**Given instruction 1:**
According to the change order text, who can initiate a request for a change order?
==========
Contract modifications are required whenever a change affects the contract documents, regardless of whether the change will affect time or cost. Regardless of the reason, managing the entire process correctly is essential to keeping projects on time and on budget.
In this post, we look at
- Change order basics as they relate to contract modifications
- Best practices for calculating costs related to change orders
- Documenting the impact of changes on a time horizon
- Incorporating change order requests (and related costs) into payment applications
Change Order Fundamentals
The two most common categories of change orders that require a contract modification include:
- Change order: modifications that affect cost or time of the contract.
- Change directive: modifications that ultimately will affect cost or time but agreement between owner and contractor has not yet been obtained and the work needs to be executed right away.
When a change affects cost or time, a change order is necessary to add or deduct value from the total contract amount. Some typical reasons for change orders include:
- errors and omissions in contract documents
- unforeseen conditions
- owners’ requirements to add or delete scope of work
- changes in regulations
- interpretations of the regulations by Agencies Having Jurisdiction (AHJs)
- unavailable materials
- cost increase
- unattainable requirements exist and need to be revised
The owner, the contractor, or the Architect/ Engineer of Record (EOR) can initiate a request for change order. Requests may be submitted in several ways:
- written request for change initiated by owner or Architect/EOR
- proposal request initiated by Architect/EOR
- change order request initiated by the contractor triggered by a RFI or proposal request
- request for substitutions by contractor for various reasons
- change directives by owner or Architect to proceed with work without agreeing with a cost.
While the above provides general guidance on procedures, it is of critical importance that the contract documents be consulted to make sure all required procedures are strictly followed.
Procedures for Calculating the Costs of Change Orders
Change orders should be processed promptly to avoid delays. Consider the following when determining the cost of a change:
- Value of contractor’s overhead and profit
- Method of crediting owner for deductions
- Unit prices to be used in determining the cost
- Confirmation of costs incurred by contractor
- Use (or not) of subcontractors to perform the work
- Equipment rental costs for both active and idle equipment
- Amount of time extension and general conditions costs if applicable
The construction contract typically includes specific guidelines to follow when pricing changes. These may include the amount of overhead and profit that the contractor is allowed to add to the cost of labor, equipment, material, and supplies. Additionally, when change orders are priced and prepared by the contractor, the impact on time must also be considered and included, if appropriate.
After a change order has been issued, the contractor should adjust the schedule of values and the construction progress schedule to reflect the appropriate changes. The contractor typically adjusts the schedule by adding additional, independent lines to the original schedule of values, allowing for the review of the work described in the change. Doing so also keeps the original schedule of values intact with no adjustments in those line item costs necessary.
Another way, in a typical G703 form, is to adjusts the schedule of value directly by breaking down the change order by trade. In this method is necessary to have two additional columns in the schedule of value form; one column will show “previous change orders” and another column for “current change orders”. The total value of the “current change orders” columns must match with the total value of the change order. See example below.
When a Change Order Affects the Time Horizon
Typical contract provisions state that time limits in the contract documents are of the essence. “Time is of the essence” means that performance by the contractor within the period specified in the contract is necessary to provide a completed project to the owner. Failure to act within the time required constitutes a breach of the contract. The time limit is the period allotted in the contract documents to achieve substantial completion of the project. By signing the agreement, the contractor acknowledges that the time limit stated is a reasonable period in which to construct the project.
==========
**Given instruction 2:**
Convert the records below, from the line with "Question: Is white glossy sink" up to and including the line with "Question: Does point", into a JSON list of strings with one string per line and blank lines omitted.
==========
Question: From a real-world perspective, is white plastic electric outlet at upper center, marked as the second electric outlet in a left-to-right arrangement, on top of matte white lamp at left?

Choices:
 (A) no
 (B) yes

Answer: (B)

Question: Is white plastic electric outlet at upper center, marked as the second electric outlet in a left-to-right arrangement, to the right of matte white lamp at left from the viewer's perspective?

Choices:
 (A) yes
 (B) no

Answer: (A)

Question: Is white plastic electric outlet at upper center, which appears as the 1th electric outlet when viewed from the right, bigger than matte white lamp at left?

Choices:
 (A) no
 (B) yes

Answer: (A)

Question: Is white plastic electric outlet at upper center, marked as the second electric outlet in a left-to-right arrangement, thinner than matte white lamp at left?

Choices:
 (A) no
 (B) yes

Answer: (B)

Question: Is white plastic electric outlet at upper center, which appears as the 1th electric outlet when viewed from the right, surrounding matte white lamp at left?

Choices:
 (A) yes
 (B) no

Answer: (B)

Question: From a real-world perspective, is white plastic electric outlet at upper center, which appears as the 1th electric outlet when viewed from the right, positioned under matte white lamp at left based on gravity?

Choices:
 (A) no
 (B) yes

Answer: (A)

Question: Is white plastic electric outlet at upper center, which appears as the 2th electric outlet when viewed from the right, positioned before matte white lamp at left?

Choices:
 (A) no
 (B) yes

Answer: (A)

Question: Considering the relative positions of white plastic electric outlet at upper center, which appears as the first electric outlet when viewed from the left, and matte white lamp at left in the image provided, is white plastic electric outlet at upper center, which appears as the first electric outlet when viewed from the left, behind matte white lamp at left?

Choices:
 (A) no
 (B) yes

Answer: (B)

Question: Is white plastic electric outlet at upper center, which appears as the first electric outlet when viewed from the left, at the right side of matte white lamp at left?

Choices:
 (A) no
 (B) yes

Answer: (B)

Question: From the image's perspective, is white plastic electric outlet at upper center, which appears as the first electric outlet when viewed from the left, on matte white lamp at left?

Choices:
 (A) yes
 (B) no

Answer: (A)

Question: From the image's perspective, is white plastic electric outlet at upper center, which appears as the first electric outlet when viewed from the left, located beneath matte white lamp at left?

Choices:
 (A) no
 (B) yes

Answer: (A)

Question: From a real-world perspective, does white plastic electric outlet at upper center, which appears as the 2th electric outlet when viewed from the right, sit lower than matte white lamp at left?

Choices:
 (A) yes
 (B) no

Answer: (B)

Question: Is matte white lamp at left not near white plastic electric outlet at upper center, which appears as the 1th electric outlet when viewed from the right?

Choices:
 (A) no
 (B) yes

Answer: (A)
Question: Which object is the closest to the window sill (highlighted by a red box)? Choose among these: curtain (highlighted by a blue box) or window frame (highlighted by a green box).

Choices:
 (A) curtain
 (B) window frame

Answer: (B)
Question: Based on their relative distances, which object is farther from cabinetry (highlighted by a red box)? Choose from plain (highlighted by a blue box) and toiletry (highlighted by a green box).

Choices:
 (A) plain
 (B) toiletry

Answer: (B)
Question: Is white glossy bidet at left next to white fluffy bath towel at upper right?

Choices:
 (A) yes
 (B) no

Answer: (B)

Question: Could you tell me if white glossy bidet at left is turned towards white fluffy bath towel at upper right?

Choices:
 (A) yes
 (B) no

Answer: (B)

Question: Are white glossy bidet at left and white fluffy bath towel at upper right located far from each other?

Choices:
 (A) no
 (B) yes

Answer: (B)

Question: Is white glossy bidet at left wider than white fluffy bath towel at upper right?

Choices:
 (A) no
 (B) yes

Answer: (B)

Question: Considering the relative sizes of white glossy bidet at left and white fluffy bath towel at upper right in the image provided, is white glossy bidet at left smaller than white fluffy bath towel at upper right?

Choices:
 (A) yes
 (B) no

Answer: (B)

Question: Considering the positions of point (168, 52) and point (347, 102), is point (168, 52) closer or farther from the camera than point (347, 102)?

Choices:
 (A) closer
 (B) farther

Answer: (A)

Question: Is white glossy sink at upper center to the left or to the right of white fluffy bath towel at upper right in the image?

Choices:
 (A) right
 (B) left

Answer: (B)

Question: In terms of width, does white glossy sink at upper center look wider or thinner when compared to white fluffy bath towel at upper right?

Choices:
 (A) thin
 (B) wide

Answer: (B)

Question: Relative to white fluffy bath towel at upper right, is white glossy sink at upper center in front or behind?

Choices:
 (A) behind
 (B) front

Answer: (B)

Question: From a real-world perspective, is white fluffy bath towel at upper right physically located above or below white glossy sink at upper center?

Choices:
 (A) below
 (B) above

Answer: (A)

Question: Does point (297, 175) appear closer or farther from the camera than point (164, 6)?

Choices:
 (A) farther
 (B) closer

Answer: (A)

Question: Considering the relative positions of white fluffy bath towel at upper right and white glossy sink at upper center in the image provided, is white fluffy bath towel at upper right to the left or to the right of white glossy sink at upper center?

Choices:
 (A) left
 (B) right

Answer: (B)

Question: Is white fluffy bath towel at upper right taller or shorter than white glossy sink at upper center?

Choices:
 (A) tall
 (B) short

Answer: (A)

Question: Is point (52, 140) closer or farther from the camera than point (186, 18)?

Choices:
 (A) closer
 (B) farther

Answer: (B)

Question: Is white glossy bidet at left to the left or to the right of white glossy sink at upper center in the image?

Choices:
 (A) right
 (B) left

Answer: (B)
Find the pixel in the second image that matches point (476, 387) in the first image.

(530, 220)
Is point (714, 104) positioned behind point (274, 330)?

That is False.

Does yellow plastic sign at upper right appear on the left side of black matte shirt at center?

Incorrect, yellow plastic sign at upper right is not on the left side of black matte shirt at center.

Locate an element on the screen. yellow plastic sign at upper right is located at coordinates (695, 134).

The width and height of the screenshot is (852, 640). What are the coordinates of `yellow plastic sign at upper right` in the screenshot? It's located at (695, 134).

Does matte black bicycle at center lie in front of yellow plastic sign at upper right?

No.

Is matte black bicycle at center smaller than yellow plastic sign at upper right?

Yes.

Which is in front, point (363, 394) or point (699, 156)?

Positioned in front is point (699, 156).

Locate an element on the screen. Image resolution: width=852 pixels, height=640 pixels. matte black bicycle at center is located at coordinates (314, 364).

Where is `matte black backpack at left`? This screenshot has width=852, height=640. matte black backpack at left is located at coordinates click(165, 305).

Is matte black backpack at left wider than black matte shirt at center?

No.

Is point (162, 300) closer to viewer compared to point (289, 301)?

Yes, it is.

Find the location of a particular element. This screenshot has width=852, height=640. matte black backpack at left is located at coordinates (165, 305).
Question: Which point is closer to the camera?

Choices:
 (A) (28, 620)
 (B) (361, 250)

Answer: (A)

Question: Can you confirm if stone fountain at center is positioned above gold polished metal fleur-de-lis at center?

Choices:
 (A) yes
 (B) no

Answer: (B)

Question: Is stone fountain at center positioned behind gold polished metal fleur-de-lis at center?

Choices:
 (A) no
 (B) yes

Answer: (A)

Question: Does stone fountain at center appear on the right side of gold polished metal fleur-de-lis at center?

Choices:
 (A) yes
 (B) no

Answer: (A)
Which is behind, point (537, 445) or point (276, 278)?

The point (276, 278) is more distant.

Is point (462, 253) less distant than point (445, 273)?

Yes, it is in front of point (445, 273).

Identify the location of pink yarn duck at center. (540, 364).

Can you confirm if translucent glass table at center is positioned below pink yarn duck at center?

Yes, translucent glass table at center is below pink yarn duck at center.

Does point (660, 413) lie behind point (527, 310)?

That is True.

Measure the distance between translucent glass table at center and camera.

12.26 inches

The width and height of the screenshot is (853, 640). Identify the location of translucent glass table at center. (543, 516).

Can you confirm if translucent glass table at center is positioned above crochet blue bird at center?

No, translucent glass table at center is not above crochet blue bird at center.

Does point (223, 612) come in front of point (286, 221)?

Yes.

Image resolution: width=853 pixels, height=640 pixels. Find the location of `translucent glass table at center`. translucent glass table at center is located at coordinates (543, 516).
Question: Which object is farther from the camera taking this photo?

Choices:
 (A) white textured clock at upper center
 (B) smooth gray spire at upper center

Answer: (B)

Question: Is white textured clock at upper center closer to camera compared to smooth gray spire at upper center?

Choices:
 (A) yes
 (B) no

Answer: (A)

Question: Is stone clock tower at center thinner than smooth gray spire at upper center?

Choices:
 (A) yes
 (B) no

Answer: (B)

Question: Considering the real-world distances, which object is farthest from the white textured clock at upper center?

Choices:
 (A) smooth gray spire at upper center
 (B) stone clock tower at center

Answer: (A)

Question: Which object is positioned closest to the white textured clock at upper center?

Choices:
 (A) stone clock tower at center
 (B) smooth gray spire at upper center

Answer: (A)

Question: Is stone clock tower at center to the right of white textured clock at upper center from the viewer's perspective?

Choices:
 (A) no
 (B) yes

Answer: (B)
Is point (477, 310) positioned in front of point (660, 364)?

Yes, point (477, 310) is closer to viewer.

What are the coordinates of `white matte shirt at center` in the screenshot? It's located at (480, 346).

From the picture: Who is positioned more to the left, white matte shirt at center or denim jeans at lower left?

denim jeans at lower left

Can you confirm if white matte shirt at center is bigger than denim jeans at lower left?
==========
**Written answer 1:**
The owner, the contractor, or the Architect/Engineer of Record (EOR).

**Written answer 2:**
[
  "Question: Is white glossy sink at upper center to the left or to the right of white fluffy bath towel at upper right in the image?",
  "Choices:",
  " (A) right",
  " (B) left",
  "Answer: (B)",
  "Question: In terms of width, does white glossy sink at upper center look wider or thinner when compared to white fluffy bath towel at upper right?",
  "Choices:",
  " (A) thin",
  " (B) wide",
  "Answer: (B)",
  "Question: Relative to white fluffy bath towel at upper right, is white glossy sink at upper center in front or behind?",
  "Choices:",
  " (A) behind",
  " (B) front",
  "Answer: (B)",
  "Question: From a real-world perspective, is white fluffy bath towel at upper right physically located above or below white glossy sink at upper center?",
  "Choices:",
  " (A) below",
  " (B) above",
  "Answer: (A)",
  "Question: Does point (297, 175) appear closer or farther from the camera than point (164, 6)?"
]